THAT TRAVEL MAKES YOU RESTLESS is hardly an epiphany to many who have found themselves back home after a long journey, only to discover that home doesn’t quite fit as snugly as it did before they left. This was a truth I finally twigged to, years late, over a peanut tea somewhere in Addis Ababa. And one that feels as if it’s only the tip of the iceberg.
Following the blogs of many long-term travelers, it’s interesting to see how journey after journey slowly come to form an arc of sorts. A broad direction that the travelers themselves are not always aware of until many years later.
When I first went overseas, it was magical, but not a part of any grander scheme.
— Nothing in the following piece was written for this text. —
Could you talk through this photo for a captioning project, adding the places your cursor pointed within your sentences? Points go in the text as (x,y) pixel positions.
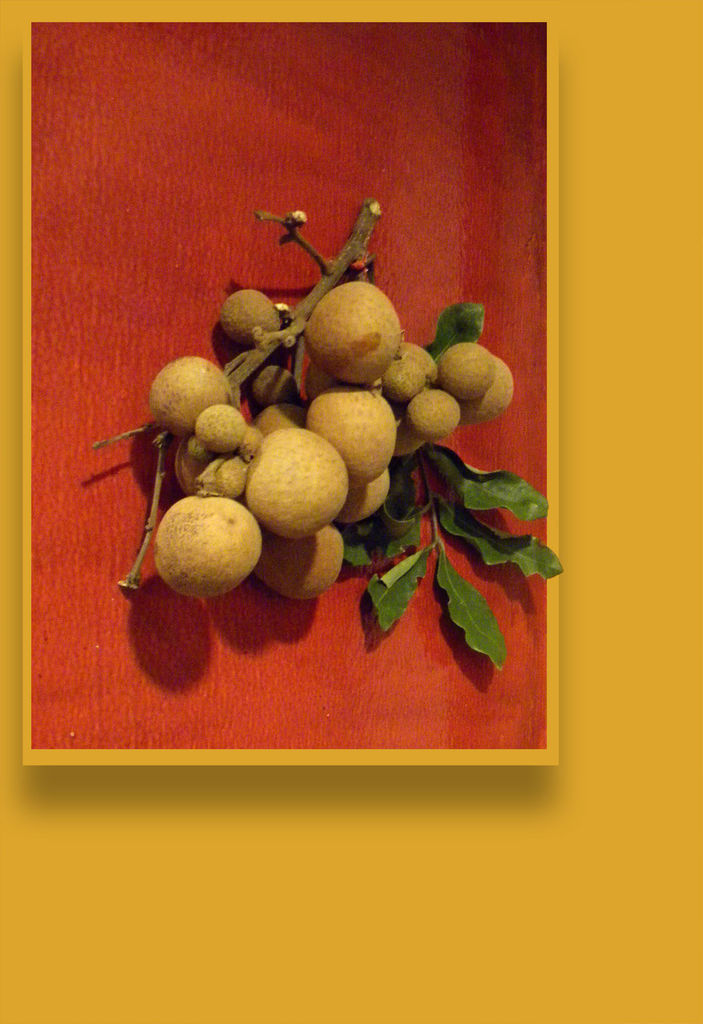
This is an edited image, in this image there are fruits (359,395) and leaves (389,591) on a red surface (167,675), in the background (3,141) there is a yellow surface (75,890).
Just an isolated, fun experience of all things new. As time passed, now studying journalism and making arrangements for documentary projects in places I’d never normally have gone, it is clear that the restlessness that came from travel would lead from one journey to another, to wanting to tell stories, to write, and ultimately to journalism.
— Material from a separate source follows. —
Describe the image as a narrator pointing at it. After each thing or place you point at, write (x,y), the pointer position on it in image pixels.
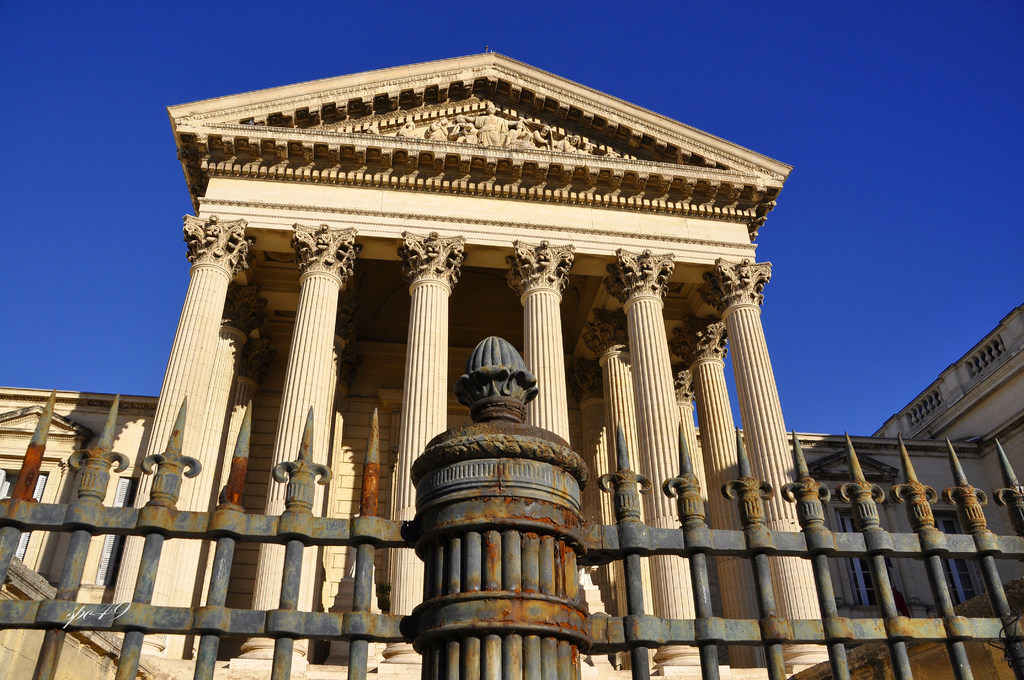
Here we can see pillars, fence (16,502) and wall (619,137). Top of the image (413,125) we can see statues (467,126) and we can see sky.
For others, travel has lead to art – to wanting to describe the strange and the new in images or words. Making readers think about themselves as changing, learning beings.
For some, it’s become an engagement with helping those less fortunate. Beyond ethically-fraught participation in voluntourism, there are many travelers who have been drawn into investing their time and resources heavily into making a difference in places far from home.
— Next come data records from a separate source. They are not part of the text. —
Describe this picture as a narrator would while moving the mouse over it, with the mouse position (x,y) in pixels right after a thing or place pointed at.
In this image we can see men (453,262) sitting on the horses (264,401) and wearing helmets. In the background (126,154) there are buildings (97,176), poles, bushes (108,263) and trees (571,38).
Then there are travelers who enjoy the thrill of the extreme, pushing each new adventure a little further than the ones before it. And the travelers who increasingly seek solitude – travel-as-pilgrimage over travel-as-raucous-event.
Maybe, as you travel more and more, it’s just a matter of refining your tastes. Or, looking back, perhaps it was an inevitable spiral to some fulfilling present. Each new experience that you sought out being just a little step closer to something that, when you find it, you realize you were indirectly heading towards in every destination choice and every decision to live a little unconventionally.
So where is it that travel has taken you? And, with the benefit of hindsight, could the long arc that brought you here have ended any other way?